I usually try to choose representative, typical, poems when I discuss a poetry book, but, though I could identify some major themes, I find it nearly impossible to classify Madeline Defrees. Perhaps that’s why I liked her sequence of seven sonnets dedicated to Elvis Presley.

Somehow the idea of a “disenfranchised” nun born in 1919 dedicating a series of sonnets to Elvis, “The King,” appeals to me for ultimately every good poet must challenge our stereotypes.

A Crown of Sonnets for “The King”

I. THE UNDERTAKER’S DREAM

Around the Oklahoma copper casket,
the dream stars Army buddies playing taps,
heartbreak hotel the sum of all your trips
while thousands stand in line to buy a ticket.
Elvis, it’s hard to screw your swiveling hips
tight as a lightbulb into this final socket,
your body carried away in the gold lamé jacket
as something keeps breaking loose and the music stops.

When Charlie Hodge, with deft mascara brush,
tenderly changed to black your temples’ gray
the “Memphis Mafia” knew how to make
the most of loyalty amid the crush.
Stand back and let him breathe. Don’t go away!
These are the words I hear as I awake.

Looking back, of course, I find it hard to believe how much of an Elvis fan I was, waiting by the radio for the disk jockey to play “Heartbreak Hotel” or “Hound Dog” time after time, at least until we got a 45 record player and I could buy my first record: “Don’t Be Cruel/Hound Dog.” Who would have ever guessed that “Heartbreak Hotel” would foreshadow Elvis’ life? Then again, who would have thought that Elvis would trade in his leather jacket for a “gold lamé jacket?” Lame is right!

Ultimately, Defrees seems to capture the enigma of Elvis in the line “Stand back and let him breathe! Don’t go away.” He couldn’t live without the adulation of his fans, but he couldn’t cope with it, either.

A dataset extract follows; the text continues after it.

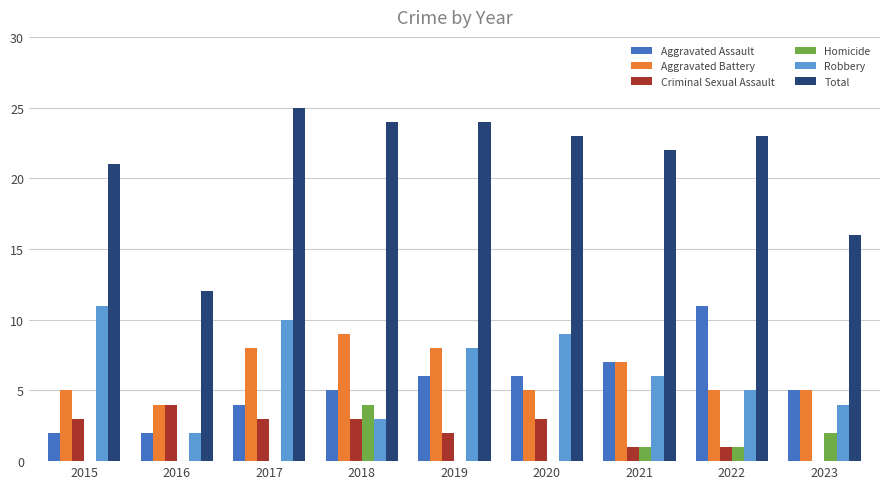

Which series has the largest total across all categories?

Total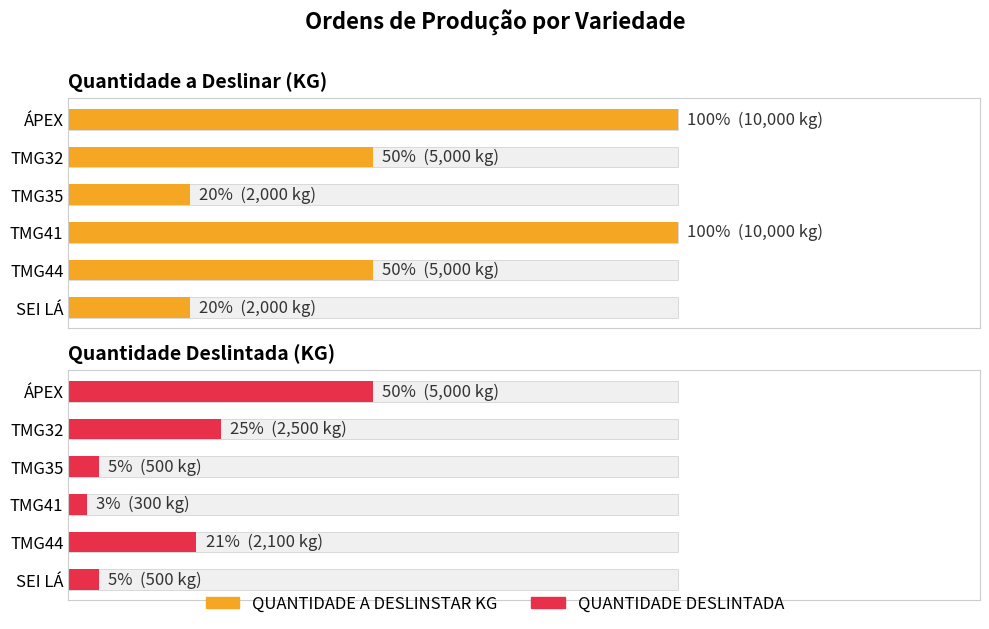

What is the difference between the maximum and minimum values in the QUANTIDADE A DESLINSTAR KG series?

8000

3 thoughts on “Elvis and the Nun”

  1. how cool – a nun writing about elvis – why not i say?! i wonder how many people are actually prepared for the fame they seek? steven

  2. Cool indeed. Is he perhaps the reason she is disenfranchised? LOL

    “…screw your swiveling hips
    tight as a light bulb into this final socket,…” I love that line!!

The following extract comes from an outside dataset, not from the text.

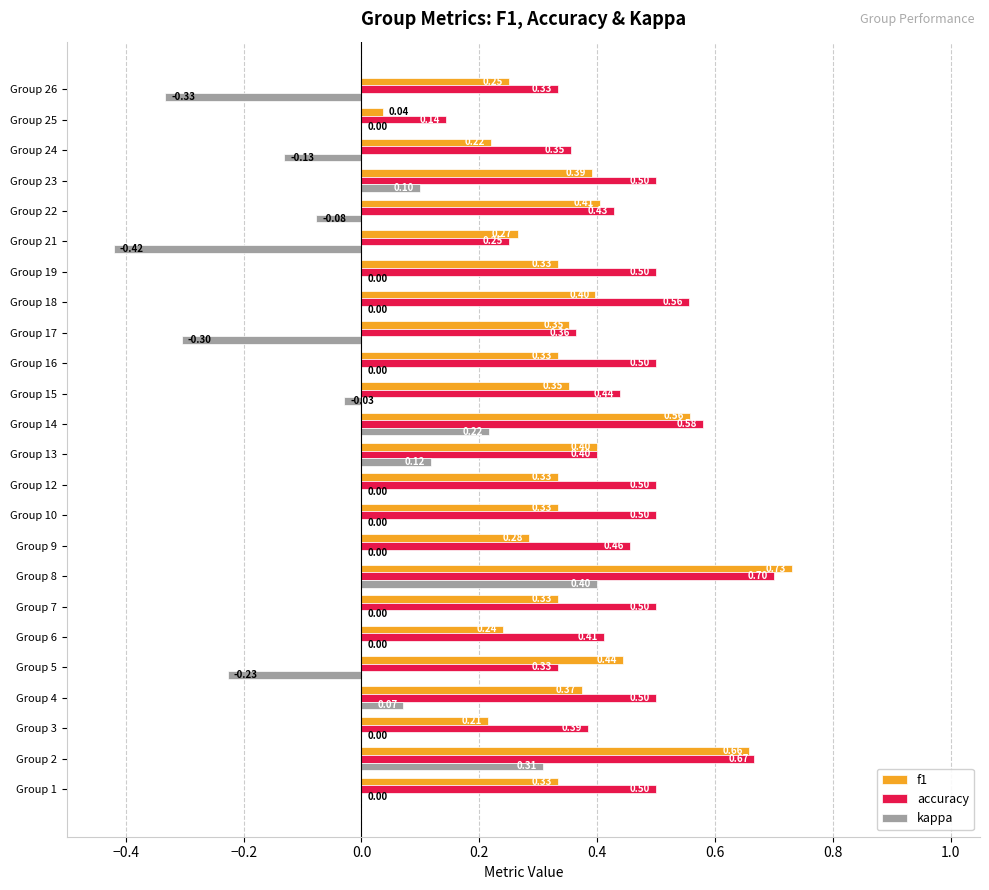

How many data points does each series have?

24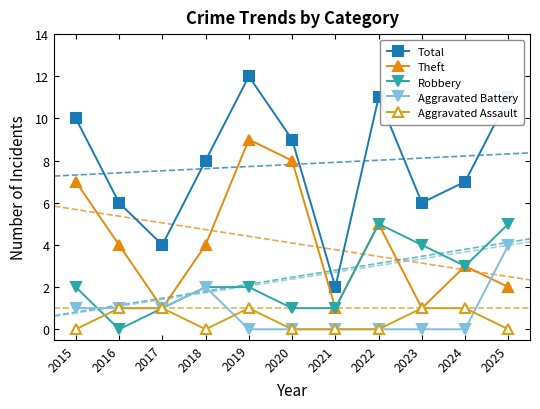

What is the difference between the second highest and second lowest values in the Theft series?

7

  3. Jessica Powers was a Carmelite nun. She was born in 1905. Here’s a poem of hers:

    God sits on a chair of darkness in my soul.
    He is God alone, supreme in His majesty.
    I sit at His feet, a child in the dark beside Him;
    my joy is aware of His glance and my sorrow is tempted
    to rest on the thought that His face is turned from me
    He is clothed in the robes of His mercy, voluminous garments –
    not velvet or silk and affable to the touch,
    but fabric strong for a frantic hand to clutch.
    and I hold to it fast with the fingers of my will.
    Here is my cry of faith, my deep avowal
    to the Divinity that I am dust.
    Here is the loud profession of my trust.
    I need not go abroad
    to the hills of speech or the hinterlands of music
    for a crier to walk in my soul where all is still.
    I have this potent prayer through good or ill:
    here in the dark I clutch the garments of God.